__Given information__.

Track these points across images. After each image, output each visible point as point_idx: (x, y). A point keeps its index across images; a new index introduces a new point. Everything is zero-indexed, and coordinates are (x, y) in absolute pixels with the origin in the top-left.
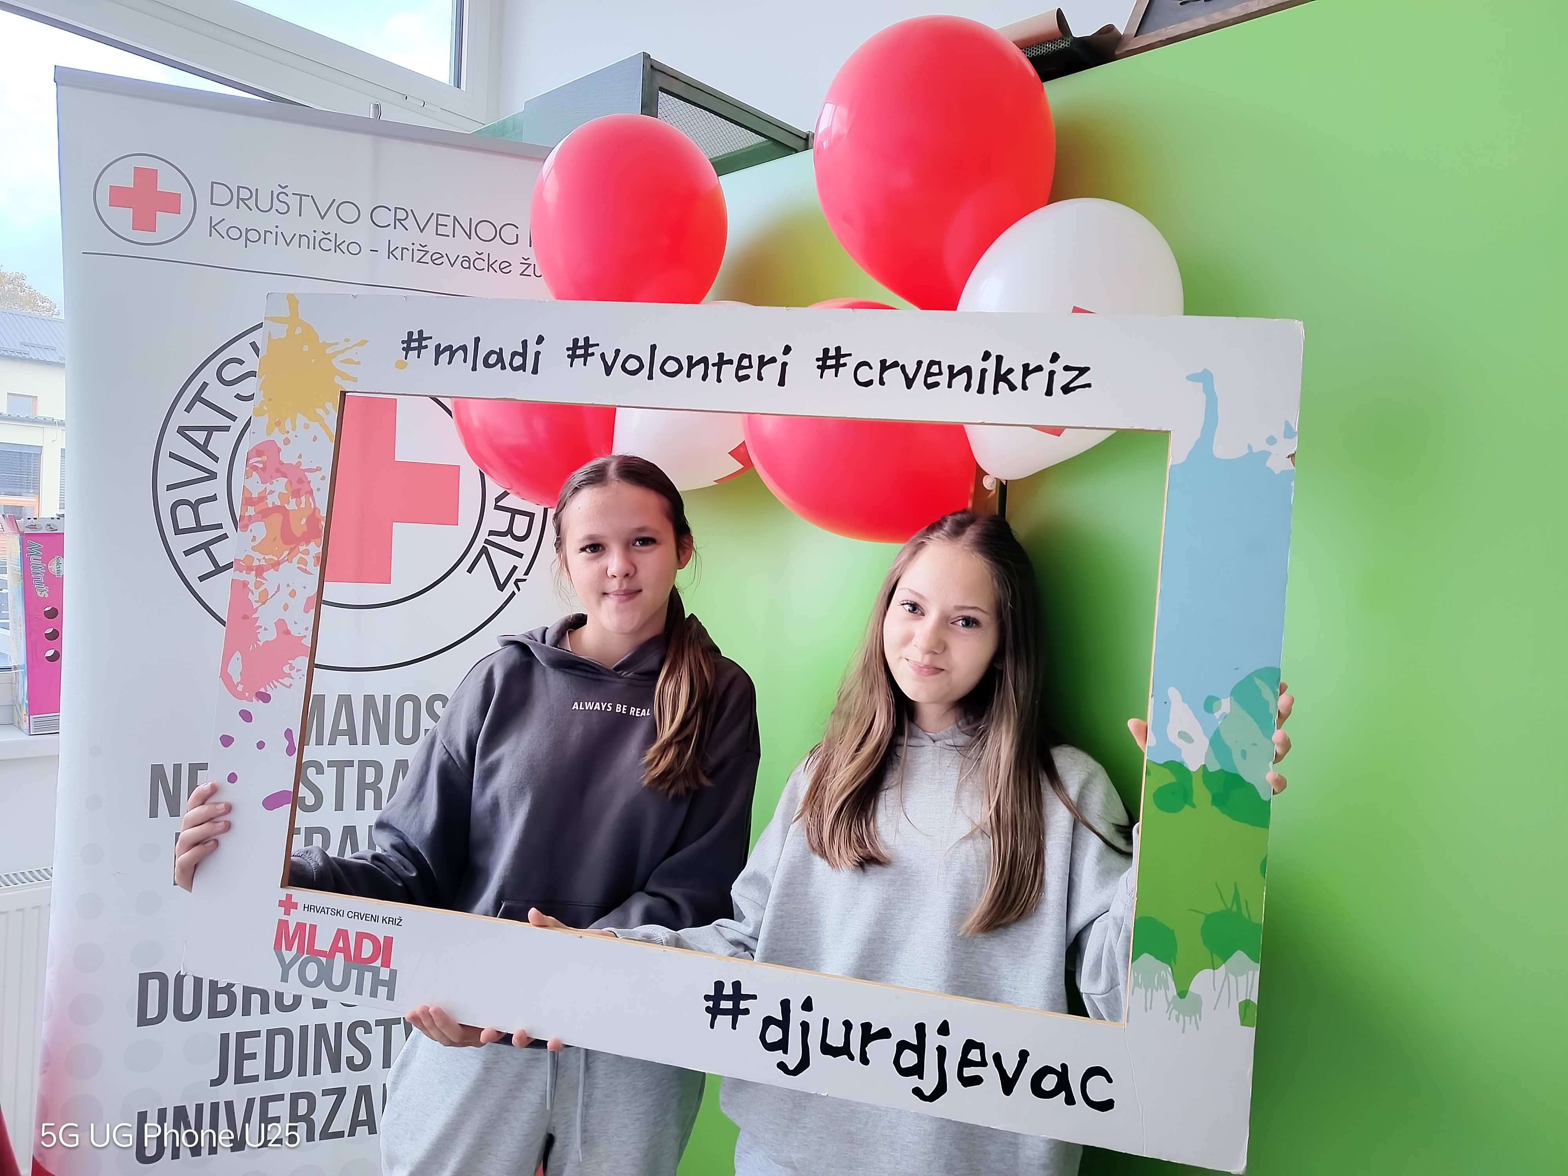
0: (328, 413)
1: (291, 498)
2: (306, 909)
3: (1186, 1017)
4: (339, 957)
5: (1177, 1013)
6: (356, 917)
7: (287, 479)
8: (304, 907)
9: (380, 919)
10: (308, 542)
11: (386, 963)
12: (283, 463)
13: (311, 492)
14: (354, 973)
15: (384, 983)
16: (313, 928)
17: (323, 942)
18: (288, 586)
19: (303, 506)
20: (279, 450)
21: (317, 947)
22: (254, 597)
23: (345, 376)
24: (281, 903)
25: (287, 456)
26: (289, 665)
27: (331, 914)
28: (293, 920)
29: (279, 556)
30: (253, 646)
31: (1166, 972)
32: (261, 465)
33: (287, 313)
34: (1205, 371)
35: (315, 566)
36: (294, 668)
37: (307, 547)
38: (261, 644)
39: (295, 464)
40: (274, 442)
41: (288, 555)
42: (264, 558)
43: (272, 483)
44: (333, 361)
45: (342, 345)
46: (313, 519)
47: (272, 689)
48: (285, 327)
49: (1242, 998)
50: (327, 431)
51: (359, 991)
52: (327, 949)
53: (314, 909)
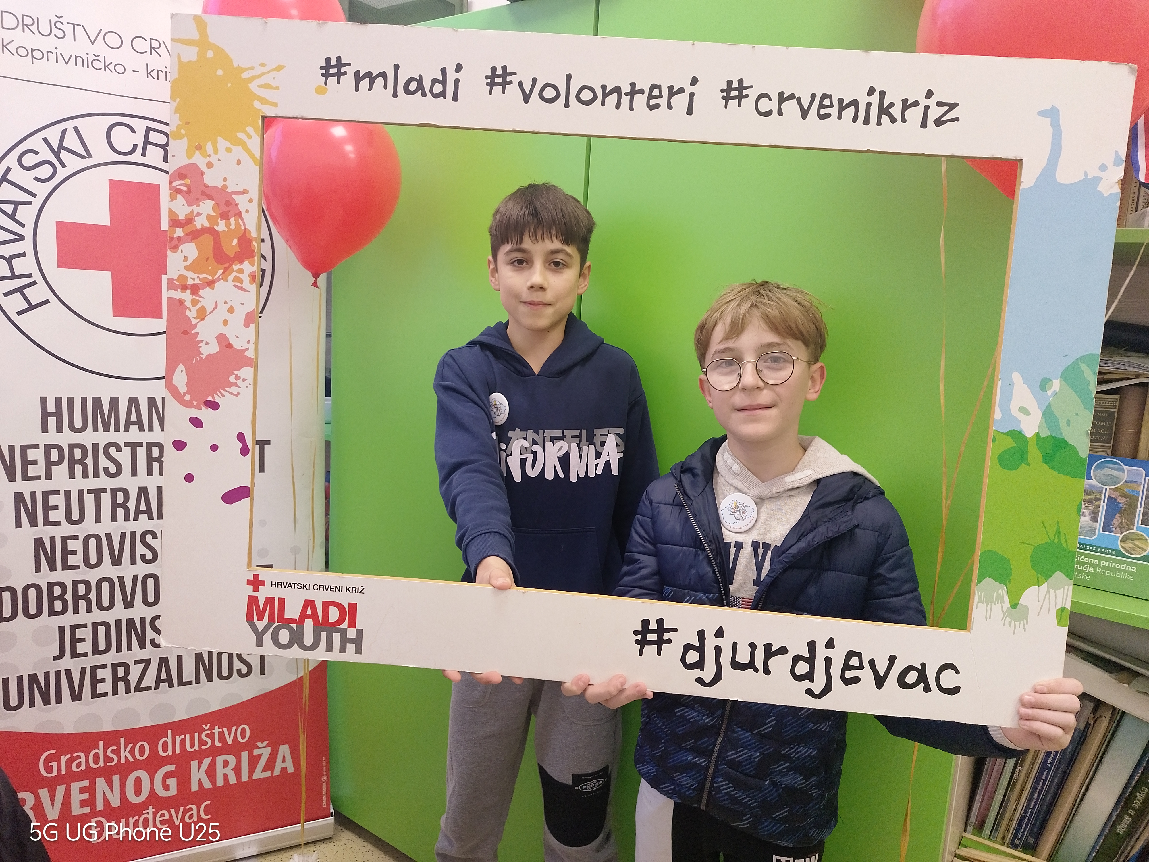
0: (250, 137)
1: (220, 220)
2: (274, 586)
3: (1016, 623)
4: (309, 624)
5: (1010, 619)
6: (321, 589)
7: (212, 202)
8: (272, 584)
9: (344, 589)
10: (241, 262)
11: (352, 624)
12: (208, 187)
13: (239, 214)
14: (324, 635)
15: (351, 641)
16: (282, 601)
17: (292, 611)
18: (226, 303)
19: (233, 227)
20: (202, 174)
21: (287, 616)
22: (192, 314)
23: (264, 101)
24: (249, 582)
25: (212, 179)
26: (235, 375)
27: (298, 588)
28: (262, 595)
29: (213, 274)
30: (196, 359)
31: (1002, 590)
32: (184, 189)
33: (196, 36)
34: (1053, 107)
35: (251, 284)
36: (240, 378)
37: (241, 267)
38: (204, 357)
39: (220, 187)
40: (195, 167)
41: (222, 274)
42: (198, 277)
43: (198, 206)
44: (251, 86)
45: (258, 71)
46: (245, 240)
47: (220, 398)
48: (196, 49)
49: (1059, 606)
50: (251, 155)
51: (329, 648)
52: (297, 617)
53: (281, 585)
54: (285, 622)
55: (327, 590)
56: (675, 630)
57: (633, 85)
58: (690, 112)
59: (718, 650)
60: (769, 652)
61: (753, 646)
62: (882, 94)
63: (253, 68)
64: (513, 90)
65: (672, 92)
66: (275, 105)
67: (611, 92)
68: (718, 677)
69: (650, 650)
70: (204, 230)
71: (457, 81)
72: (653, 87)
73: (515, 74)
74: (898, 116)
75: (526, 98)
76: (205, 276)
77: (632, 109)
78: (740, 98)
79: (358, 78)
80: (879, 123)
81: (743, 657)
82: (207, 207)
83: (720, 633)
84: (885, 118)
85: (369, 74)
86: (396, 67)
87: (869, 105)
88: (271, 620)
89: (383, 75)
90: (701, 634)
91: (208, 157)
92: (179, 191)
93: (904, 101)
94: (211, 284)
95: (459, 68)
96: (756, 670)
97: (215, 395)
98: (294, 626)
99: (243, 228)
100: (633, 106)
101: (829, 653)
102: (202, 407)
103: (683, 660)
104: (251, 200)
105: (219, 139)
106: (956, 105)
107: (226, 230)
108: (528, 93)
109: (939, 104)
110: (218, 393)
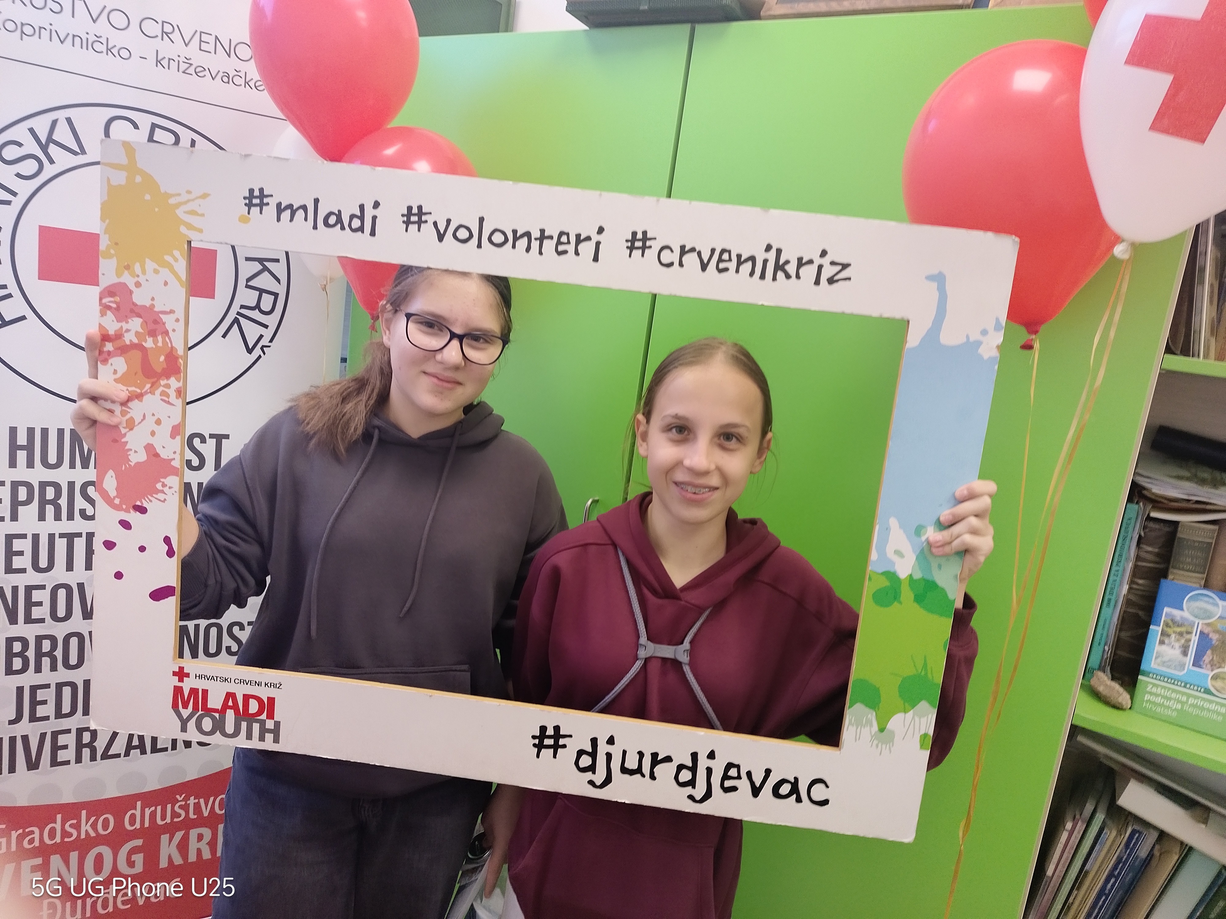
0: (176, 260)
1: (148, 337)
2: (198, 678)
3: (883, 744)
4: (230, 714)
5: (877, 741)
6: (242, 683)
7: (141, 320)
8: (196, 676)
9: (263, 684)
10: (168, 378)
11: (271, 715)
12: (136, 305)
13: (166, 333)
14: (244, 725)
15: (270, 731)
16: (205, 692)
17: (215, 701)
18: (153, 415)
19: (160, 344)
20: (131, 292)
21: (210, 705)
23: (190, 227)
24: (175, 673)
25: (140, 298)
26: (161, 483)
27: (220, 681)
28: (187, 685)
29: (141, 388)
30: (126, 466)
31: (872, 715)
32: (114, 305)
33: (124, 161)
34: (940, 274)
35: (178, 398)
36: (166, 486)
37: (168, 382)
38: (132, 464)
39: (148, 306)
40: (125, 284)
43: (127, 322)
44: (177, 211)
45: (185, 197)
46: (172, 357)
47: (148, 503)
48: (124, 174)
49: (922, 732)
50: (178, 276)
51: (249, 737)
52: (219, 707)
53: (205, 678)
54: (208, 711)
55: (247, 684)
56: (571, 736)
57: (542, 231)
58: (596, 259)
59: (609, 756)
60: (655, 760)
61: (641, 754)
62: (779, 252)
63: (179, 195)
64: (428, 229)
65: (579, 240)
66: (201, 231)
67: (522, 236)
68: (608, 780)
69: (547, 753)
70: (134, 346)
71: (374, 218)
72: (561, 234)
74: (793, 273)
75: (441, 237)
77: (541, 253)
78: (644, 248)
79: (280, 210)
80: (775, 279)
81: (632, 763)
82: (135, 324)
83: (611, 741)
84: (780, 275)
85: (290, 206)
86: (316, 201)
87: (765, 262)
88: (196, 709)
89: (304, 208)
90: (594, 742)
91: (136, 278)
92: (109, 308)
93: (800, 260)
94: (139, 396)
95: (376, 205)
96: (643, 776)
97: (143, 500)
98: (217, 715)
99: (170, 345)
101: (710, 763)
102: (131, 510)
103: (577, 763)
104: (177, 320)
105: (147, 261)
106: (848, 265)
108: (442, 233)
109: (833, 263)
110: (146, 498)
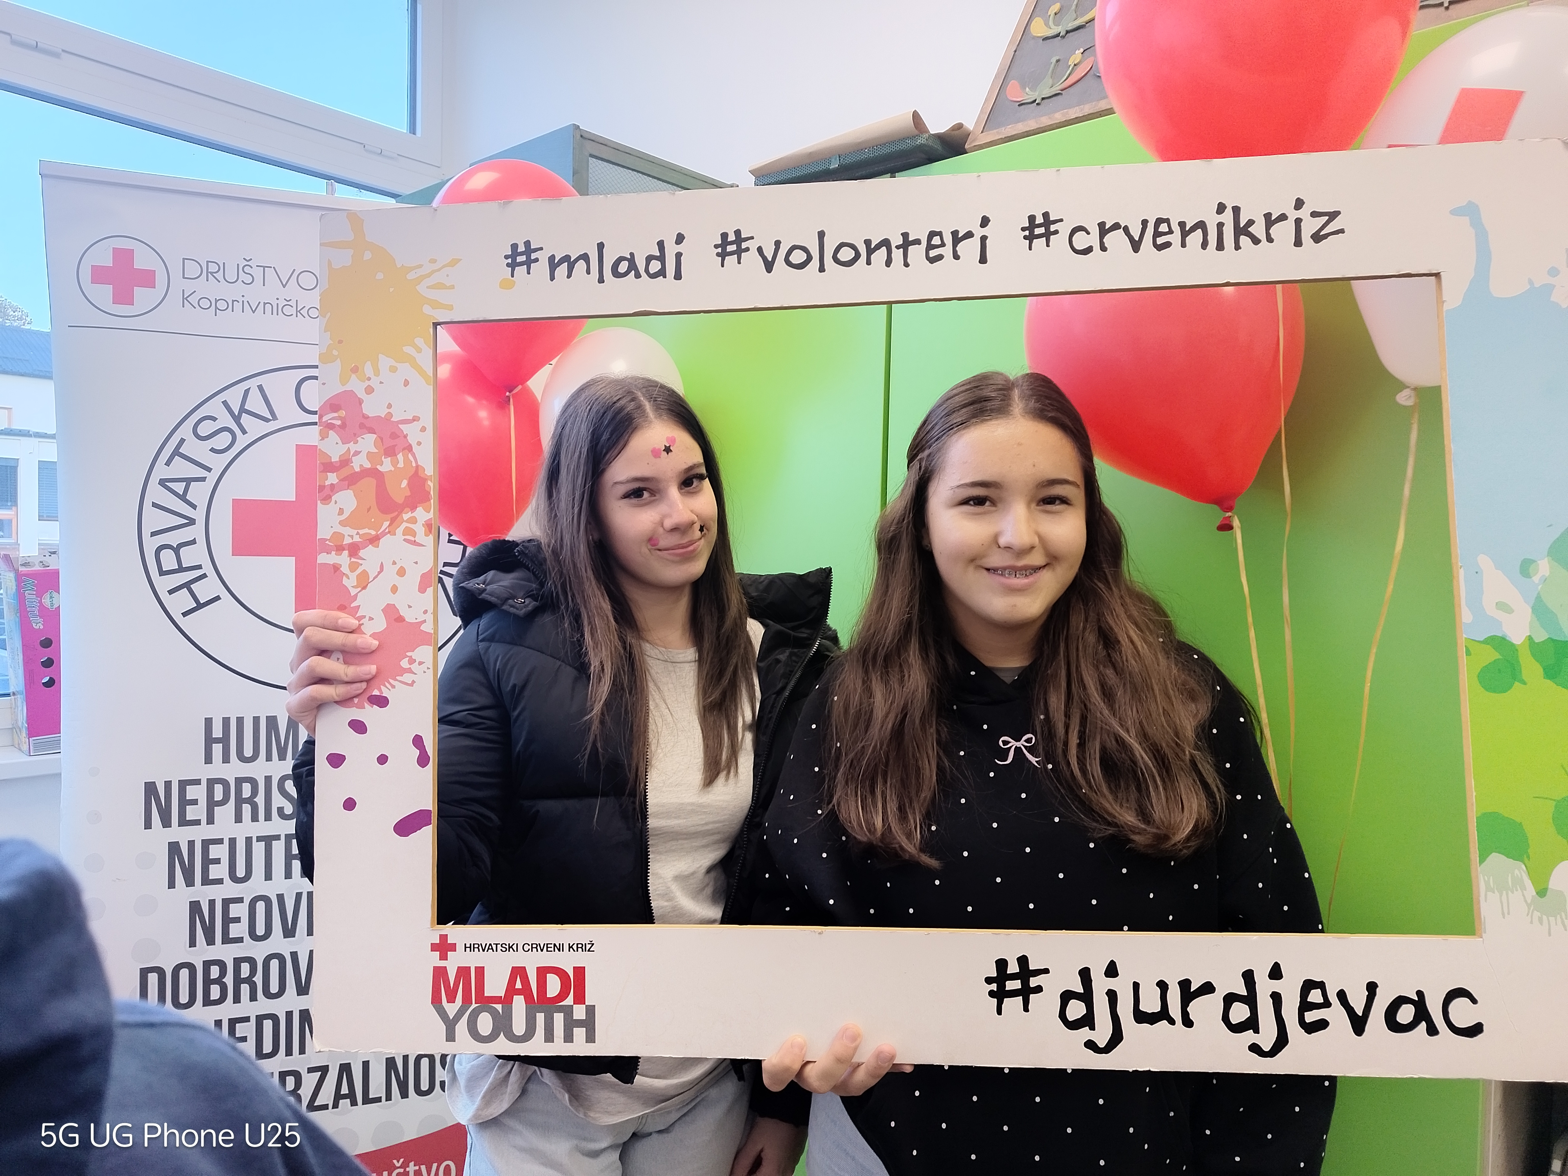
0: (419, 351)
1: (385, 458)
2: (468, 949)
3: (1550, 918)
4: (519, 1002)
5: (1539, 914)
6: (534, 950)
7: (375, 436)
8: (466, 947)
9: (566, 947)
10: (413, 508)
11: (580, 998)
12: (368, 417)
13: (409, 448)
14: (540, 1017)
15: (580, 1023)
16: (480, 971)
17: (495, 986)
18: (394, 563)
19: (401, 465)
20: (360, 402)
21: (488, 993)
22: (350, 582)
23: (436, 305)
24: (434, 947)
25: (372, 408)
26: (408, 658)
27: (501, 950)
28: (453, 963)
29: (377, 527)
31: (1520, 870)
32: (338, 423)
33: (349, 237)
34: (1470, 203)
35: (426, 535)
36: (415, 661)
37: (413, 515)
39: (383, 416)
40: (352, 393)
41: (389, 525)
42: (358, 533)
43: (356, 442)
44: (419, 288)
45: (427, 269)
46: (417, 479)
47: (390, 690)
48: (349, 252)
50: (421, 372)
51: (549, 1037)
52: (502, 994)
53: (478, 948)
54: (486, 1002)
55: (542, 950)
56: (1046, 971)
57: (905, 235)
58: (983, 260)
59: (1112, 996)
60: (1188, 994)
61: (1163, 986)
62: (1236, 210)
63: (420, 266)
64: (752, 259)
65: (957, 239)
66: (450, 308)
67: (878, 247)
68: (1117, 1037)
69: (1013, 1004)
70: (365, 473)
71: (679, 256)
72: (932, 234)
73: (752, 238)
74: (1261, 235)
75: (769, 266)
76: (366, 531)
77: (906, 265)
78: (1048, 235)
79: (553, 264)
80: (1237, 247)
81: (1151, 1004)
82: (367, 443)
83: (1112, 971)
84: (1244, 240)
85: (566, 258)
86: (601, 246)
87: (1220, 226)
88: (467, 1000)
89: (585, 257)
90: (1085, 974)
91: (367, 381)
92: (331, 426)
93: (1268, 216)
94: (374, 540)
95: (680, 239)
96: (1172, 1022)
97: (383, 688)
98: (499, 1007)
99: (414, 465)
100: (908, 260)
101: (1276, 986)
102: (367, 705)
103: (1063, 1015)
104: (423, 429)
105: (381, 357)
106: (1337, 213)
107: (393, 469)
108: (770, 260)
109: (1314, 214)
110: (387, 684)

__Work item__. Repeat only the lines between the start of the data and the line with "31: (1166, 972)", including those two lines, and skip the pictures.

__Written reply__.
Track these points across images. After each image, output each visible point as point_idx: (x, y). A point keeps its index across images; a new index introduces a new point. Everything is zero-indexed, and coordinates are (x, y) in absolute pixels with the origin in the top-left.
0: (328, 413)
1: (291, 498)
2: (306, 909)
3: (1186, 1017)
4: (339, 957)
5: (1177, 1013)
6: (356, 917)
7: (287, 479)
8: (304, 907)
9: (380, 919)
10: (308, 542)
11: (386, 963)
12: (283, 463)
13: (311, 492)
14: (354, 973)
15: (384, 983)
16: (313, 928)
17: (323, 942)
18: (288, 586)
19: (303, 506)
20: (279, 450)
21: (317, 947)
22: (254, 597)
23: (345, 376)
24: (281, 903)
25: (287, 456)
26: (289, 665)
27: (331, 914)
28: (293, 920)
29: (279, 556)
30: (253, 646)
31: (1166, 972)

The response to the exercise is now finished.